I also think that we have to make sure that the broadcasting system is Canadian.
Of course, you'll note that Shaw's definition of a Canadian broadcasting system is one on which most of the content is not Canadian.
And at that point Shaw's representative got on a roll about how REALLY SCARY things are about to get:
MR. ROBERTSON: I just tend to look at it and feel that they do what would seem logical: you start with a library, you move to original content, you knock out as early a window as you can possibly get a hold of, which is happening right now, and then you start making the move into live sports and news.
ABC would do it, and we would do it, and that's what you do. I would just presume that's where they are headed. I don't think they are painting any kind of a box that they are going to be comfortable staying inside.

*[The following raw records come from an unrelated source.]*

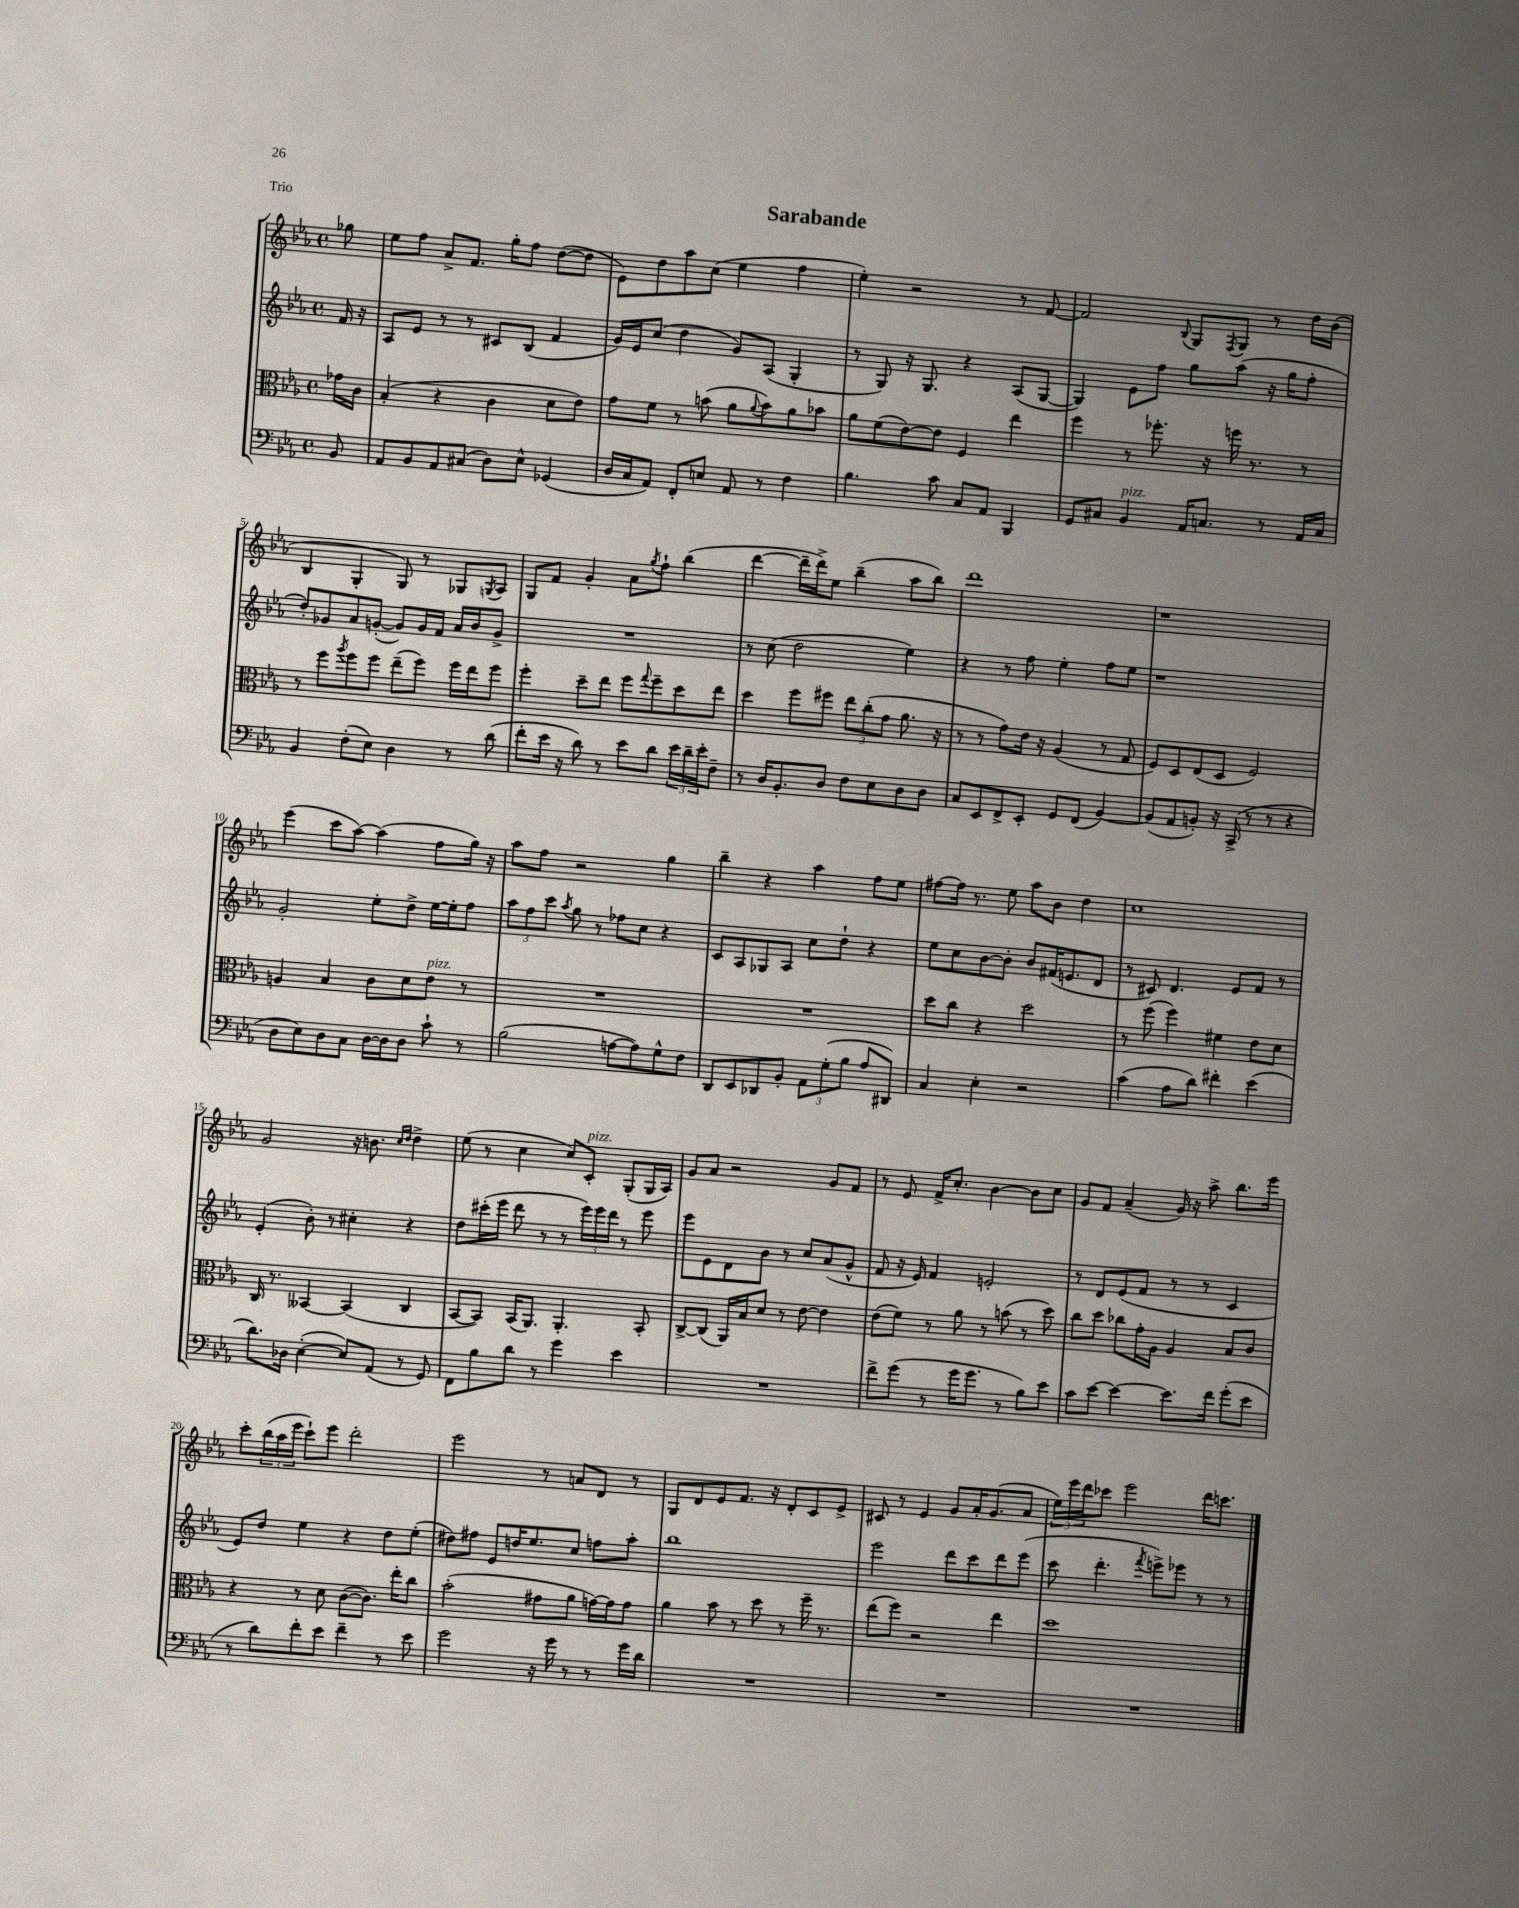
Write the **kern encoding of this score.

**kern	**kern	**kern	**kern
*staff4	*staff3	*staff2	*staff1
*clefF4	*clefC3	*clefG2	*clefG2
*k[b-e-a-]	*k[b-e-a-]	*k[b-e-a-]	*k[b-e-a-]
*M4/4	*M4/4	*M4/4	*M4/4
*met(c)	*met(c)	*met(c)	*met(c)
8BB-	16g-	16f	8gg-
.	16c	16r	.
=	=	=	=
8AA-	(4B-'	8A-	8ee-
8BB-	.	8e-	8ff
8AA-	4r	8r	8a-^
(8C#	.	8r	8.f
8D)	4c	8c#	.
.	.	.	16gg'
8E-^^	.	(8B-	8ff
(4GG-	8d	4f	([8dd
.	8e-)	.	8dd]
=	=	=	=
16D	8g	16g)	8e-)
16C	.	16e-	.
8AA-)	8f	(8cc	8dd
8FF'	8r	4dd	8aa-
8E	(8b	.	(8cc
8AA-	8a-	8g)	4ee-
.	8qqa-	.	.
8r	8b)	(8A-	.
4F	8a-	4G'	4ff
.	8b-	.	.
=	=	=	=
4.B-	8a-	8r	4ee-')
.	(8f	8G)	.
.	[8e-)	16r	2r
.	.	8.G	.
8c	8e-]	.	.
8C	4F	4r	.
8AA-	.	.	.
4BBB-	4ee-	(8A-	8r
.	.	[8G	[8f
=	=	=	=
8GG	4ff	4G])	2f]
8C#	.	.	.
4BB-	8r	8e-	.
.	8.ff-'	8ff	.
.	.	.	8qqB-
16AA-	.	8gg	8G
8.C	16r	.	.
.	.	.	8qF
.	16ff	(8aa-	8G
.	8.r	.	.
8r	.	16r	8r
.	.	16gg	.
16AA-	8r	8ff'	16dd
16C	.	.	(16b-
=	=	=	=
4BB-	8r	8dd')	4B-
.	8ff	8g-	.
.	8qaa-	.	.
(8F'	8ff	8a-	4G'
8E-)	8ff	([8g'	.
4D	(8ee-~	8g])	8G)
.	8ff)	16g	8r
.	.	16f	.
8r	16ff	16a-	8G-
.	16ee-	16b-	.
.	.	.	8qG
(8d	8ff	8g^	8A-
=	=	=	=
8f'	4ff'	1r	8G
16e-	.	.	8f
16r	.	.	.
8d)	8dd~	.	4g'
8r	8ee-	.	.
8e-	8ff	.	8a-
.	8qqgg	.	8qgg
8d	8ff~	.	8ff`
24e-	8dd	.	(4bb-
24d~	.	.	.
24e-'	.	.	.
8F~	8ee-	.	.
=	=	=	=
8r	4dd	8r	[4ddd
16D	.	(8cc	.
8.BB-'	.	.	.
.	8ff	2dd	16ddd~]
.	.	.	16ddd^)
8D	8ff#	.	8ee-
8F	12ee-	.	(4bb-~
.	(12cc'	.	.
8E-	.	.	.
.	12g	.	.
8D	8.a-	4ee-)	8aa-
8D	.	.	8bb-)
.	16r	.	.
=	=	=	=
8C	8r	4r	1ddd
8EE-	8r	.	.
8FF^	8g)	8r	.
8EE-'	16e-	8ff	.
.	16r	.	.
8GG	(4A-	4ee-'	.
(8FF	.	.	.
[4BB-)	8r	8ff	.
.	8G	8ee-	.
=	=	=	=
(8BB-]	8F)	1r	1r
8AA-	8D	.	.
8BB')	(8E-	.	.
16r	8D	.	.
(16CC^	.	.	.
8r	2F)	.	.
8r	.	.	.
4r	.	.	.
=	=	=	=
8D	4A	2g'	(4eee-
8E-)	.	.	.
8D	4B-	.	8ccc
8C	.	.	[8aa-)
[16D	8c	8ee-'	(4aa-]
16D]	.	.	.
8D	8d	8dd^	.
8c`	8e-	[16ee-	8ff
.	.	16ee-']	.
8r	8r	8ff	16gg)
.	.	.	16r
=	=	=	=
(2B-	1r	12aa-	8aa-
.	.	12ff	.
.	.	.	8ff
.	.	12ccc	.
.	.	8qaa-	.
.	.	8gg	2r
.	.	8r	.
[8A	.	8ff-	.
8A])	.	8cc	.
8G^^	.	4r	4gg
8F	.	.	.
=	=	=	=
8DD	1r	8c	4bb-~
8EE-	.	8A-	.
8DD-	.	8G-	4r
8BB-'	.	8A-	.
12AA-	.	8cc	4aa-
(12G'	.	.	.
.	.	8dd`	.
12B-	.	.	.
8A-	.	4r	8ff
8DD#)	.	.	8ee-
=	=	=	=
4C	8dd	8ee-	[8ff#
.	8cc	8cc	16ff#]
.	.	.	8.r
4E-'	4r	[8b-	.
.	.	8b-']	8ee-
2r	2dd	8b-	8aa-
.	.	(16f#	8b-
.	.	8.e	.
.	.	.	4dd
.	.	8d	.
=	=	=	=
(4c	8r	8r	1cc
.	(8ff	8c#)	.
8A-	4ff)	4.d	.
8d)	.	.	.
4f#'	4f#	.	.
.	.	8e-	.
(4e-	8e-	8f	.
.	8d	8r	.
=	=	=	=
8.d)	16C	(4e-'	2g
.	8.r	.	.
16D-	.	.	.
([4E-'	[4BB--	8b-')	.
.	.	8r	.
8E-])	(4BB--]	4cc#'	16r
.	.	.	8.b
(8AA-	.	.	.
.	.	.	16qqcc
.	.	.	16qqdd
8r	4C	4r	4dd^
8GG)	.	.	.
=	=	=	=
8FF	[8BB-	8dd	(8ee-
8B-	8BB-])	(16ccc#'	8r
.	.	16eee-	.
8d	(16BB-	8ddd	4cc
.	8.AA-)	.	.
8r	.	8r	.
4g	4.AA-'	8r	8cc)
.	.	24eee-)	8c'
.	.	24eee-	.
.	.	24ddd	.
4e-	.	8r	(8G'
.	8BB-'	8eee-	16G
.	.	.	16A-)
=	=	=	=
1r	[8C^	8eee-	8g
.	(8C]	8e-	8a-
.	16AA-)	8d	2r
.	16B-	.	.
.	8d	8b-	.
.	8r	8r	.
.	[8e-	8cc	.
.	4e-]	(8a-	8g
.	.	8g^^	8f
=	=	=	=
8f^	(8e-	8f	8r
(8g	8f)	16r	8e-
.	.	16e-)	.
8r	8r	4f	16f^
.	.	.	8.cc'
16g	8a-	.	.
8.g	.	.	.
.	8r	2e'	[4b-
8r	(8b	.	.
8B-)	8r	.	8b-]
8e-	8dd)	.	8cc
=	=	=	=
8c	8cc	8r	8g
[8e-	8dd	8d	8f
4e-_	8cc-	(8e-	(4a-~
.	16g'	8f	.
.	16A-	.	.
8.e-]	4A-	8r	16g)
.	.	.	16r
.	.	8r	8aa-^
16f	.	.	.
(8g'	8B-	4c	8.bb-
8e-	8c	.	.
.	.	.	16eee-
=	=	=	=
8r	4r	8e-)	8ccc'
8d)	.	8dd	(24bb-
.	.	.	24aa-
.	.	.	24eee-
8f'	8r	4ee-	8ccc`)
8e-	8d	.	8eee-
4f~	([8c	4r	2ddd'
.	8.c])	.	.
8r	.	8dd	.
.	16ee-'	.	.
8e-	8cc	(8ee-'	.
=	=	=	=
2g	(2b-'	8dd#)	2eee-
.	.	8ff#	.
.	.	8e-	.
.	.	16dd	.
.	.	8.ee-	.
16r	8g#	.	8r
16g	.	.	.
8r	8a-	8cc	8a
8r	[16g)	8ff	8d
.	16g]	.	.
16g	8g	8aa-'	8r
16d	.	.	.
=	=	=	=
1r	4a-	1bb-	8G
.	.	.	8d
.	8b-	.	8e-
.	8r	.	8.f
.	8dd	.	.
.	.	.	16r
.	8r	.	8d'
.	16ff~	.	8c
.	8.r	.	.
.	.	.	8e-^
=	=	=	=
1r	(8ee-	2eee-	8c#
.	8ff)	.	8r
.	2r	.	4e-
.	.	8ddd	8g
.	.	8ccc	16a-'
.	.	.	(8.g
.	4ee-	8ddd	.
.	.	(8eee-	8a-
=	=	=	=
1r	1dd	8ccc	24ee-)
.	.	.	24eee-
.	.	.	24ddd
.	.	4.ddd'	8ccc-
.	.	.	2eee-
.	.	8qfff	.
.	.	8eee^)	.
.	.	8eee-	.
.	.	8r	16ddd
.	.	.	8.ccc
.	.	8r	.
==	==	==	==
*-	*-	*-	*-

We almost tried to talk ourselves into that when they were doing library only, but it didn't take long for us to be reconditioned that they are -- you know, they are on their way up the quality curve.
Anybody know where I can get a Grey Market Internet connection? Because as soon as Netflix goes down, they'll be going after Roku and GoogleTV and AppleTV and Youtube and -- well, pretty much anybody who offers something you used to get on television but don't have to anymore.
And, of course, most of the money Shaw earns by keeping the competition out will go to funding Canadian programming.
Excuse me. But I think it's time to walk into traffic.